In the end, Ulbricht’s story could not overcome the considerable evidence introduced by the prosecution, including financial spreadsheets and TorChat logs with Silk Road administrators recovered from Ulbricht’s personal laptop. The jury also heard passages from Ulbricht’s computerized journal, in which he wrote about his idea “[t]o create a website where people could buy anything anonymously, with no trail whatsoever that could lead back to them.”  

Ulbricht could face life in prison for his involvement in Silk Road. He also is set to start a second trial in Maryland on charges that he attempted to hire contract killers to murder six people involved in Silk Road, one of whom was actually an undercover DEA agent.

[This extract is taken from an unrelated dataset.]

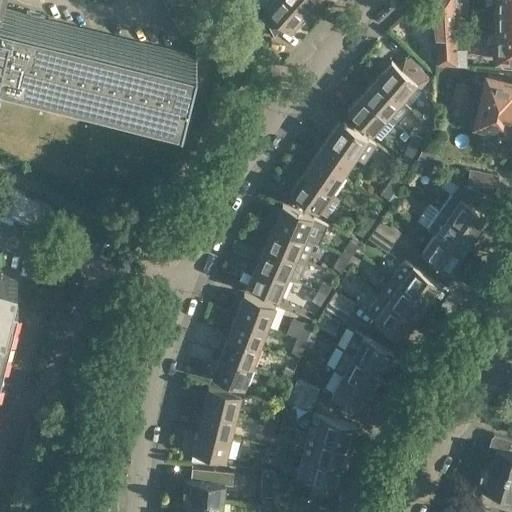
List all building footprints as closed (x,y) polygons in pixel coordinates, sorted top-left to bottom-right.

Ulbricht’s conviction is the last in a series of high-profile Silk Road cases. In recent months, Charlie Shrem and Robert Faiella pleaded guilty for the their role in facilitating bitcoin transactions on the online marketplace. Shrem is the founder and former CEO of BitInstant, an online bitcoin exchange that, at its peak in 2013, was processing approximately 30% of all bitcoin transactions. Faiella, in contrast, turned to the bitcoin exchange business after struggling to make it as a plumber and becoming disabled from chronic back problems.

Faiella, operating under the online alias BTCKing, purchased bitcoins from BitInstant and sold them to Silk Road users at a profit. According to the complaint, Shrem knew about Faiella’s involvement in Silk Road and personally processed his transactions, and even gave him discounts on high-volume orders. Together, the pair were accused of letting more than $1 million in bitcoins reach the illicit marketplace. Shrem admitted to aiding and abetting unlicensed money transmitting and was sentenced to two years in prison. Faiella admitted to operating an unlicensed money transmitting business and was sentenced to four years.

In the immediate aftermath of the Silk Road takedown, bitcoin skeptics thought it might be the beginning of the end for the virtual currency. But, proving them wrong, 2014 turned out to be a positive year for bitcoin investment and development. Although the exchange rate has not returned to pre-Silk Road levels, the number of bitcoin transactions has increased steadily. Acceptance by major companies also has increased, with companies such as Microsoft, Dell, Expedia, and Overstock.com announcing that they will accept the virtual currency. Furthermore, 2014 was a record year for the number of bitcoin startups and the amount of money invested in bitcoin startups (around $300 million). Finally, as legitimate bitcoin usage grows, government regulators are taking notice. New York’s Department of Financial Services is currently developing a specialized BitLicense to govern bitcoin exchanges and brokers. All things considered, with the Silk Road saga drawing to an end, bitcoin is leaving its criminal past behind and is headed for an increasingly mainstream future.